# [Task details]
Every entry that appears below is to be output exactly.

BEGIN Exercise input

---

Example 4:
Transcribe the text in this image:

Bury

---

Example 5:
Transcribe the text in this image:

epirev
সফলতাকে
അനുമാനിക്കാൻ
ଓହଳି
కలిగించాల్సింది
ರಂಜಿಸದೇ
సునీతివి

END Exercise input

# [Exercise output]
---

Example 4:
Transcribe the text in this image:

Bury

---

Example 5:
Transcribe the text in this image:

epirev
সফলতাকে
അനുമാനിക്കാൻ
ଓହଳି
కలిగించాల్సింది
ರಂಜಿಸದೇ
సునీతివి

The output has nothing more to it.